Halit Süleyman,Selen Tonkuş
21 Octobre 2015•Mise à jour: 22 Octobre 2015
AA - Ankara - Tuncay Çakmak
Les actions de la branche syrienne du PKK en Syrie, le PYD (Parti d’Union Démocratique), visant à forcer les populations Turkmènes er Arabes entre Kobané et Afrin à quitter la région, inquiètent sérieusement les observateurs.
Après les contrôles de ces deux cantons, le YPG a annoncé que Tel Abyad était un nouveau canton sous son contrôle. Dans les cas où il entreprendrait d’attaquer la zone à l’ouest de l’Euphrate, il y aurait un risque important de voir des milliers de nouveaux réfugiés s’orientent vers la Turquie.
Depuis la prise de Tel Abyad des mains de Daesh en juin dernier, le PYD a élargi son champ de contrôle vers l’ouest.
L’organisation cherche à regrouper Kobané et Afrin, mais la zone est en partie sous le contrôle de Daesh et une autre sous celui de l’opposition syrienne.

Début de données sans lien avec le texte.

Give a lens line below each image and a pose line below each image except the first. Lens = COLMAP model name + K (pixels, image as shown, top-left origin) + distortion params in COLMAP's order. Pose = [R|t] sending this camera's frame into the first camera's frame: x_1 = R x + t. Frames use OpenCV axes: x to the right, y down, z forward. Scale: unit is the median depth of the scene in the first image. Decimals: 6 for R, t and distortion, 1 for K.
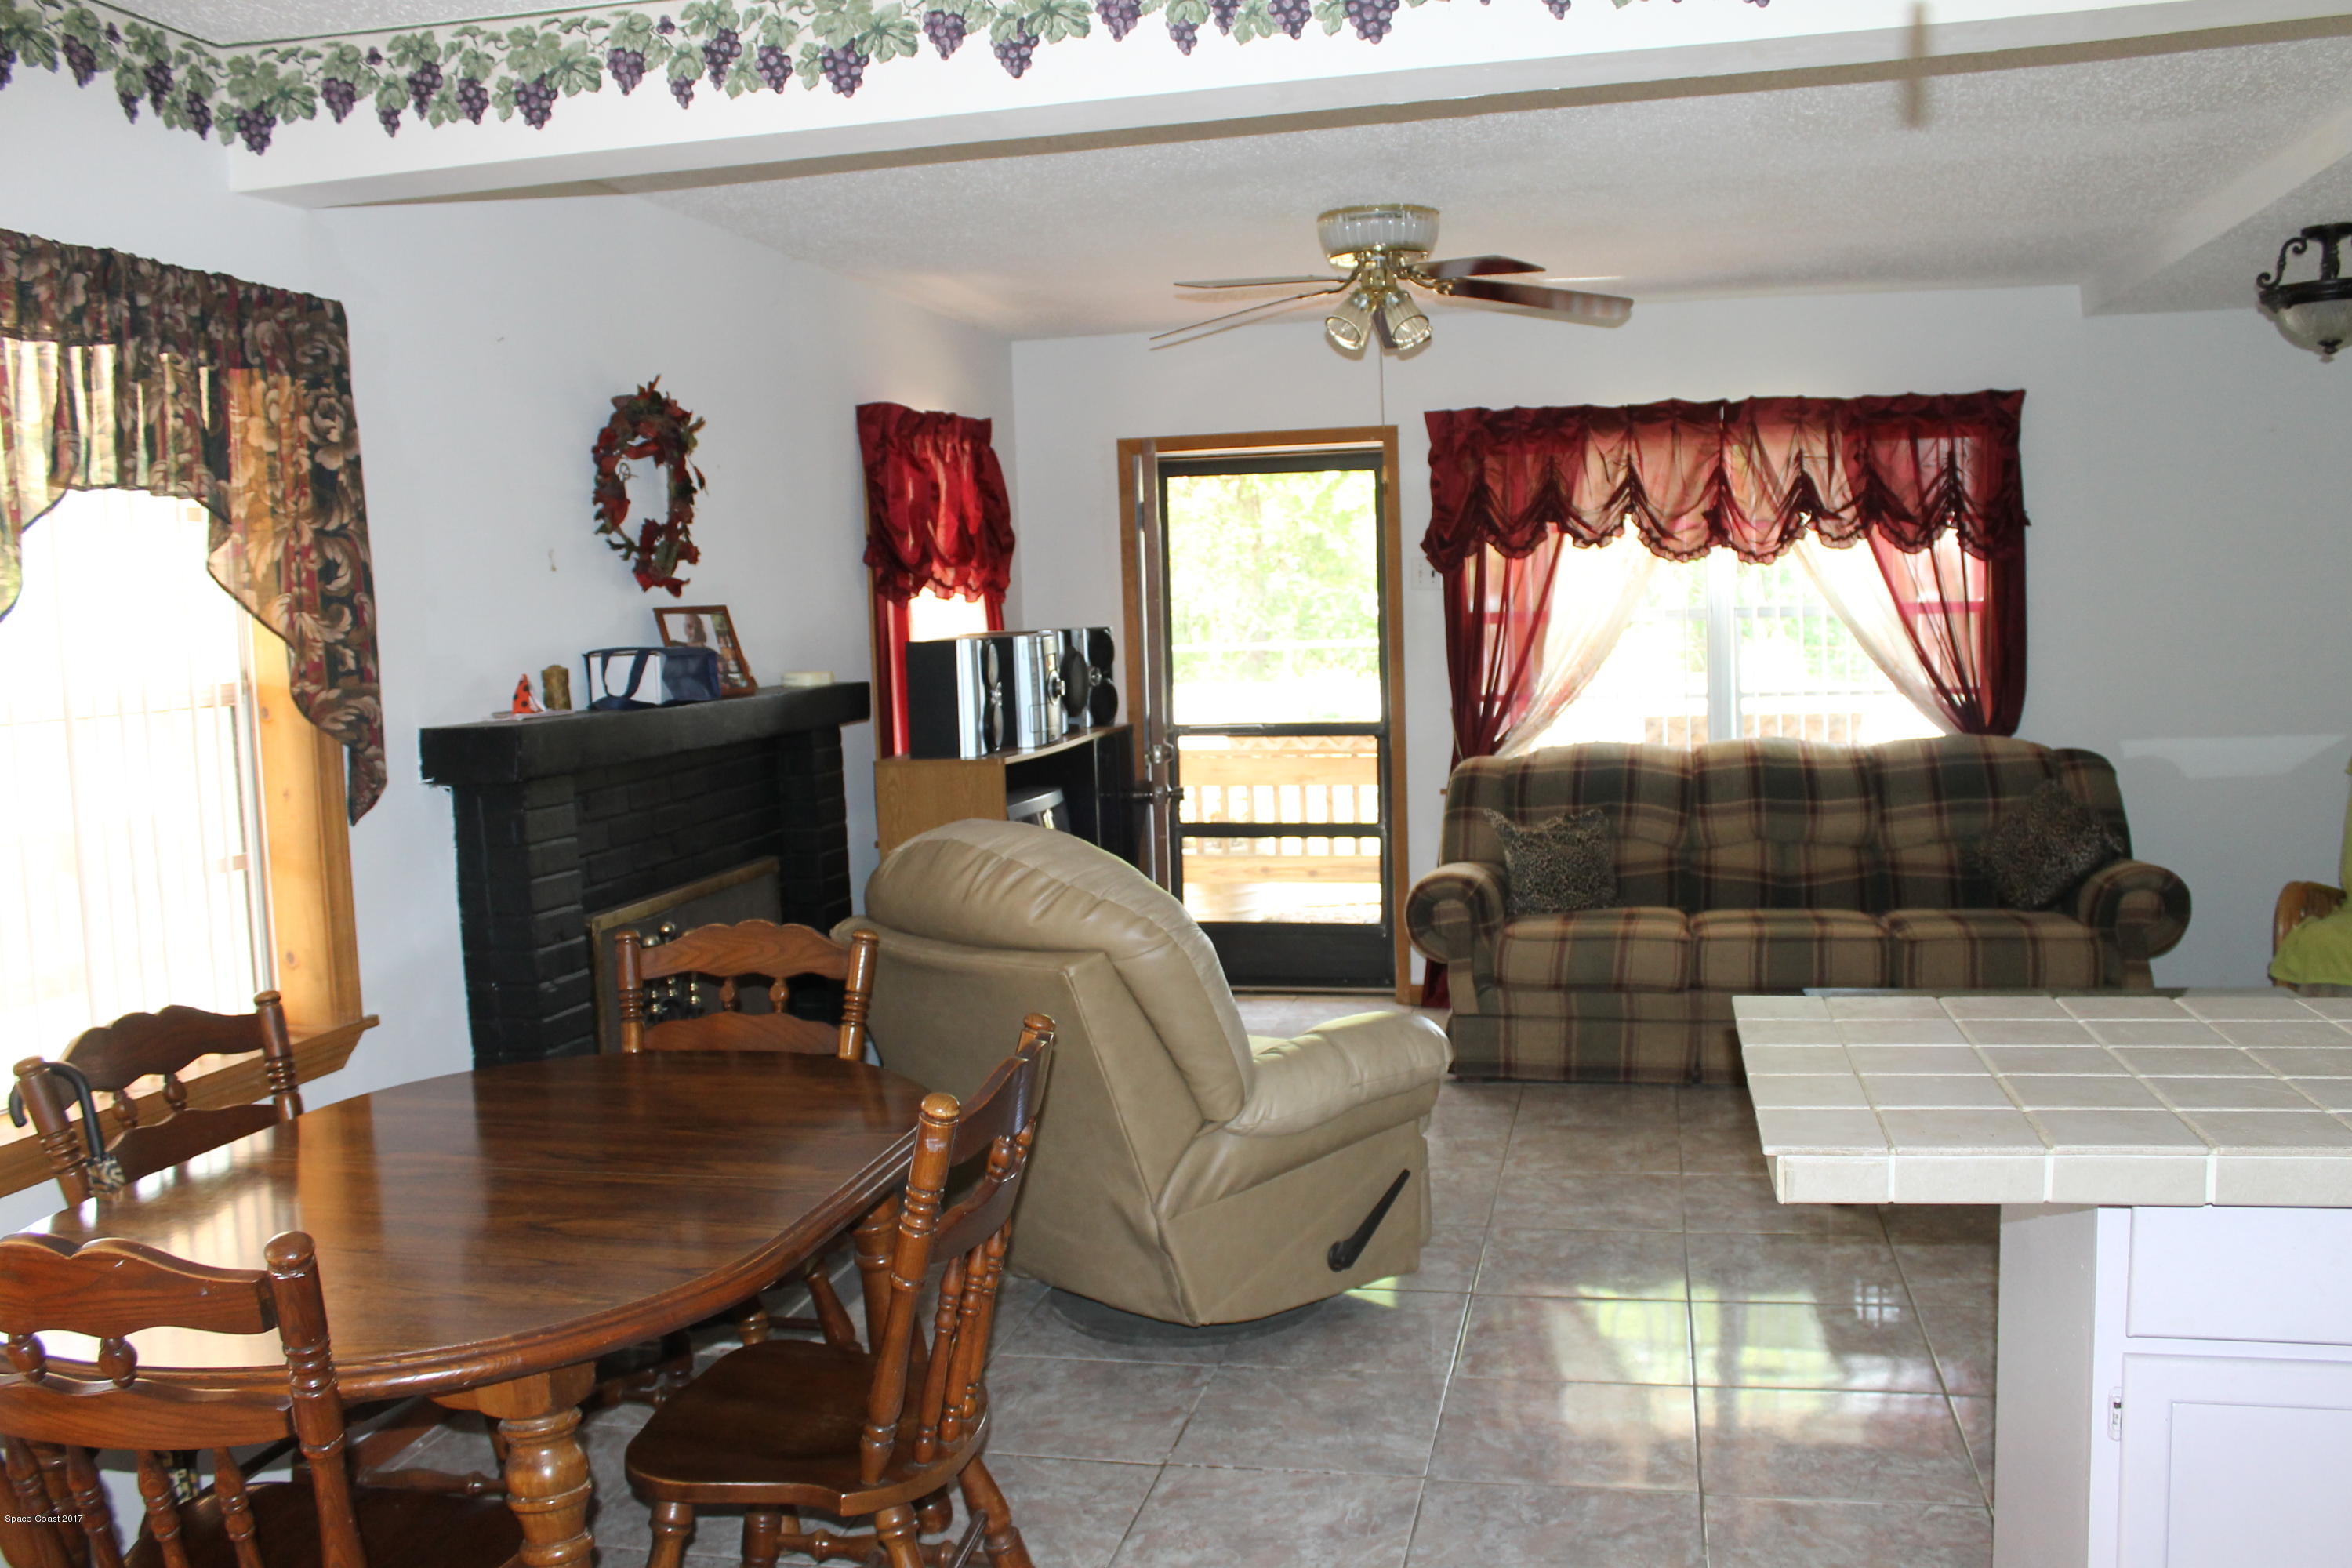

Depuis la prise de Tel Abyad, le PYD oblige les Turkmènes à quitter la région sous la menace, affirmant que dans le cas contraire, les avions de la coalition internationale frapperaient leurs villages.
D’après le rapport publié le 13 octobre par Amnesty International, le PYD viole les droits des populations Turkmènes et Arabes de la région, et commet des crimes de guerre. Ces accusations, démontrées par des preuves irréfutables, ont eu un grand écho dans la communauté internationale.
Mercredi, le PYD a annoncé que Tel Abyad est son nouveau canton. Les sources locales estiment que la prochaine étape du PYD est d’avancer à l’ouest de l’Euphrate.
Au nord d’Alep, dans le secteur de Azez-Cerablus proche de la Turquie, vivent 961 000 personnes dont 78% sont Arabes, 15% Turkmènes et 7% Kurdes.
Le membre de l’Assemblée des Turkmènes de Syrie, Ekrem Dede, a déclaré au correspondant de l’AA, que le PYD peut à tout moment attaquer Cerablus.
Selon Dede, le PYD va utiliser les armes fournies par la coalition internationale pour combattre Daesh à Rakka, afin de' contrôler le nord d’Alep et d’y créer une zone kurde.
«Le PYD dit, ‘quitter cette zone, seuls les Kurdes vont y vivre, les autres partez’, a-t-il affirmé. De très nombreux réfugiés vont s’orienter vers la Turquie. C’est très dangereux. Des centaines de milliers de personnes peuvent vouloir rejoindre la Turquie. Il est urgent que la zone soit libérée de la présence de Daesh et qu’une zone de sécurité soit créée» a précisé Dede.